賈琥沒有答話,目光在劉琨等將領的臉上掃過:“大丈夫當思報國!如今朝廷遇到了困難,咱們自然要為國分憂。但朝廷自有宏偉的謀略,如何平定逆匪,如何調兵遣將,朝廷都有方略。
我知道,這一年多大家夥吃了不少的苦,更能理解大家的心情,打了這麽多的硬仗、苦仗,卻還趕不上人家兩個月的升遷。”
見眾人都垂下頭,“好了,不說了。”又對趙太監說道:“煩請趙監軍起草個向皇上請戰的奏章。”
趙太監心裡一喜,沒想到賈琥這麽爽快的答應了。
當初不是沒有人請旨讓勇衛營南下平叛,卻都被皇帝給駁了回去,現在事情到了這個地步,朝廷肯定要調勇衛營南下,可不能讓皇帝自己扇自己的耳光啊!
趙太監見賈琥如此顧全大局,心中大慰,對賈琥笑道:“是雜家枉作小人了。回京之後,雜家會向陛下請罪。”說完,攤開準備好的空白本章,操起筆立刻疾書起來。
聽了他的話,劉琨等人微微一怔,回過味來,紛紛憤怒地望向趙太監。
賈琥卻仿佛絲毫也不在意,溫言說道:“無論朝廷準與不準,你們都要感謝趙監軍,感謝他為大家爭取加官進爵的機會。”
眾人無可奈何,隻好答道:“是。”
賈琥還是不露聲色,靜靜地坐在那兒。
方才一進大營,賈琥就收到了牛繼宗的急信,知道了朝廷的平叛方略,然後又從賈赦的私信中了解了更多的情況,至於剛才大帳內發生的事情,賈琥更是一清二楚。
作為皇帝的家奴,趙太監非常的合格,可惜,調勇衛營南下平叛並不是一件簡單的事情,這背後還牽扯著朝廷的政治鬥爭,首先是太上皇,然後是忠順王、義忠郡王和梅昌文等官員,甚至還有那些被滿清人、白蓮教和漕幫拖下水的官員。

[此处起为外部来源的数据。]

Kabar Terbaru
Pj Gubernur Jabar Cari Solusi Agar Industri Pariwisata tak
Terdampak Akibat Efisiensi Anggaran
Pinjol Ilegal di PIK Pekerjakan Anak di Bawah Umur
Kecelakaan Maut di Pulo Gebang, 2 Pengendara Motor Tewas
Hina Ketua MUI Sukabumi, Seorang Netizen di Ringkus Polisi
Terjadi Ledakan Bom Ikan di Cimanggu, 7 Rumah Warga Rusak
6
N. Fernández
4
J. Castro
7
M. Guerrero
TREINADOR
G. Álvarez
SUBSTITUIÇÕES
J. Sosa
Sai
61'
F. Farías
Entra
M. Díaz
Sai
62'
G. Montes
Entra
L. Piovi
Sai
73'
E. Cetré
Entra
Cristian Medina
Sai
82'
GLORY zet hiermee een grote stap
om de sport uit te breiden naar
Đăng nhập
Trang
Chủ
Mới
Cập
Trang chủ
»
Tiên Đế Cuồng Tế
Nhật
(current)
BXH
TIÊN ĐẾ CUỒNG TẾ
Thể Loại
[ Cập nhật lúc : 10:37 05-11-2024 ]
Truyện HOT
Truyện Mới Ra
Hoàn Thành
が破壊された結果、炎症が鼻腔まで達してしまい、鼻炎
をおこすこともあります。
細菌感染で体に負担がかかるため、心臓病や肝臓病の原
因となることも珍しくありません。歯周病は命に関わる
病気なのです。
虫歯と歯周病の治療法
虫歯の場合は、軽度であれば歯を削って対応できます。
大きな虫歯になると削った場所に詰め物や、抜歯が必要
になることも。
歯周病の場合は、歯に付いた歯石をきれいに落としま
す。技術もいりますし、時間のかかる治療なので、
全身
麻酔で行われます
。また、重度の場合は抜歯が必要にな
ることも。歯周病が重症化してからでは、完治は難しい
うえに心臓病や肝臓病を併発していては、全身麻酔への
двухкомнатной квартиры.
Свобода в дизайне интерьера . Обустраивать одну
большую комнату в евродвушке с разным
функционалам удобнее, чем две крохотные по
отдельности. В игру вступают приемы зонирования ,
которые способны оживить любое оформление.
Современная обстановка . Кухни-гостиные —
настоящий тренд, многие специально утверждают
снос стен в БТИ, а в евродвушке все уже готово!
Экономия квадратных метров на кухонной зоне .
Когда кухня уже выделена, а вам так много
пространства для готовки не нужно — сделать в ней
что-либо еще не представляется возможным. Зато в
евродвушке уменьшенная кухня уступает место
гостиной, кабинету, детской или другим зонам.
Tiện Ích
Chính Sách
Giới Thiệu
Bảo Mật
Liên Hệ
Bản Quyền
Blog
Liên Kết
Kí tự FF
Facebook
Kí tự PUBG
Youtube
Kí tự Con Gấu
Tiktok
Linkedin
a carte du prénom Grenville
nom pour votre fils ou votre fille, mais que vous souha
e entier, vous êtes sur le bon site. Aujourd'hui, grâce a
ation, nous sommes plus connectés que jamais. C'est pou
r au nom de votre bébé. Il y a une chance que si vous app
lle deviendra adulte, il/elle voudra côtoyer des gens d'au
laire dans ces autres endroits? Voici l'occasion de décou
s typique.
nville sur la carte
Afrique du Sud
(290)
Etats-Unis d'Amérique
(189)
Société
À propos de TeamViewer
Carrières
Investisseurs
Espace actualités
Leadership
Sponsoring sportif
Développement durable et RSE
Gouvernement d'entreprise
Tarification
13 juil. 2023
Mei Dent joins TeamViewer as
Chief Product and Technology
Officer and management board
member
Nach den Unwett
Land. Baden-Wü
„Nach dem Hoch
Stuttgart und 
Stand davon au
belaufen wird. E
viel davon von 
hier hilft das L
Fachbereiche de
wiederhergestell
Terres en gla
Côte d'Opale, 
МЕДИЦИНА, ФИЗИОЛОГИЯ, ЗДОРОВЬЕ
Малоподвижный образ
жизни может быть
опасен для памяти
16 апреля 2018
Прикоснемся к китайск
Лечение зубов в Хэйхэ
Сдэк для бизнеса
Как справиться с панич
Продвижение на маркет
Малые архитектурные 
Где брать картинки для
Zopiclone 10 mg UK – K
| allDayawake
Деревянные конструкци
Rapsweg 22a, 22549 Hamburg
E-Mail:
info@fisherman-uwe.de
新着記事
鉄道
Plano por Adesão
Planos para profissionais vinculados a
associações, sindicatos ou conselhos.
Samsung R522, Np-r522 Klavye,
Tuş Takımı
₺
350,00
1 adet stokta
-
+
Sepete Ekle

他們出於各種目的,都會想辦法阻止,或者拖延勇衛營南下的時間。
慢慢等著吧。
忽然又想起將家中子弟送到馬尚麾下任職的那幾家勳貴,還真是人算不如天算,攻城戰遠比野戰要慘烈很多,更何況是徐州這樣的軍事重鎮,除非出現奇跡,否則徐州城會成為官軍的墳場。
或許,馬尚會驅趕山東的難民攻城。
少頃,趙太監將筆擱下,站了起來,接著,他捧著本章,走到中間帥案前,“大帥。”
賈琥回過神來:“嗯。”從趙太監手裡接下本章略看了看,“好,趙監軍費心了。”說著,把那份請戰奏章在帥案上展開,提起筆來,在上面落款處端端正正地寫下了“賈琥”兩個字。接著,將筆遞給趙太監,然後對謝瓊和劉琨等人說道:“大家都簽名吧!”
眾人排著隊走了過來,一個接一個在上面飛快地簽了名。
這時,趙太監拿著一個牛皮信套走了進來,身後跟著一名端著托盤的提刑司番子。
掃了一眼上面的名字,趙太監滿意地笑著點了點頭,接著對賈琥問道:“大帥?”
賈琥:“封吧。”
“是。”
趙太監將奏章裝進了牛皮信套,轉對那番子說道:“烤漆。”
聞言,那番子立刻用準備好的漆棒將信封的封口烤了,擺在帥案上。
賈琥從懷中掏出一個繡著蘭花的荷包,拿出自己一枚小印章在烤漆上蓋了下去,接著從帥案的一個木盒裡拿出三根羽毛粘在烤漆處。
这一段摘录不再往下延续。